◆ **TASKS TO COMPLETE**
1. In the porch-railing story, condense the paragraph that begins "I don't know whether I let out a distress call" into a short bulleted list that keeps its main facts.
2. Translate this sentence from the porch-railing story into Spanish: "This worry blossomed into terror when someone produced a saw."

But my most memorable experience at WBSM took place on a carefree summer's day. I pranced around on the front porch aimlessly while my father worked in the office. I don't recall what I was wearing-- a little dress or a pair of shorts perhaps. But whatever it was I can guarantee you that my knees were exposed, because I noticed a remarkable coincidence: my knees were exactly the same width as the space between the square vertical supports of the porch railing. I even tried it out. Yes, my knee was not one millimeter too wide or too narrow. It fit perfectly. I enjoyed this amazing piece of luck for a few moments, and then got bored with it and attempted to resume my prancing. But somehow, although my knee could move freely up and down, it could not come out.

I don't know whether I let out a distress call, or whether my father noticed I had been extremely close to the railing for longer than made sense, but shortly he was kneeling beside me, trying to free my knee. Soon a scraggly band of musicians and students gathered round and began to offer suggestions. I didn't like how this was going at all. My thoughts wandered to a peculiar store, the Artificial Limb and Brace, that I had passed on several occasions. Questioning an adult about its purpose, I had learned a great deal more about amputees and prosthetics than was probably called for. It occurred to me that soon I could be practicing shoe-tying with my own foot on the table facing me. This worry blossomed into terror when someone produced a saw.

Up until that point I doubt that I had conducted myself with anything like stoicism, but here I think I lost my composure entirely. Hippie vivisectionists! (So those hair-raising sounds from upstairs weren't beginning violin!) I redoubled my efforts to free myself and flee this band of fiends. My father talked to me soothingly, while holding me with increasing firmness. He reminded me to sit still as the saw made its slow progress through the wood. I did sit still. Outwardly, I may have even appeared to be precociously calm and courageous. But the reality was that my father had me totally immobilized. Finally the saw broke through, the slat wobbled a quarter inch, and I was liberated.

That was probably 28 years ago. Every now and then, when I'm in the neighborhood, I step onto the WBSM porch to see if the cut slat is still there. Last time I checked, it was.

(Extracted text data from the pages)
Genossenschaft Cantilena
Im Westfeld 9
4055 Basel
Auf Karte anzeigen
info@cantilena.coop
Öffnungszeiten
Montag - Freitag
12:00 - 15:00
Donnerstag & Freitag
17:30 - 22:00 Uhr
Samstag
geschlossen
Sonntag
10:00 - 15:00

◆ **ANSWERS TO THIS EXERCISE**
1.
- It is unclear whether the narrator called for help or the father noticed on his own, but he was soon kneeling beside the narrator, trying to free the trapped knee.
- A scraggly group of musicians and students gathered and offered suggestions.
- The narrator thought of the Artificial Limb and Brace store. An adult had once explained a great deal about amputees and prosthetics.
- The narrator feared losing the foot, and that worry turned to terror when someone brought out a saw.

2. Esta preocupación se convirtió en terror cuando alguien sacó una sierra.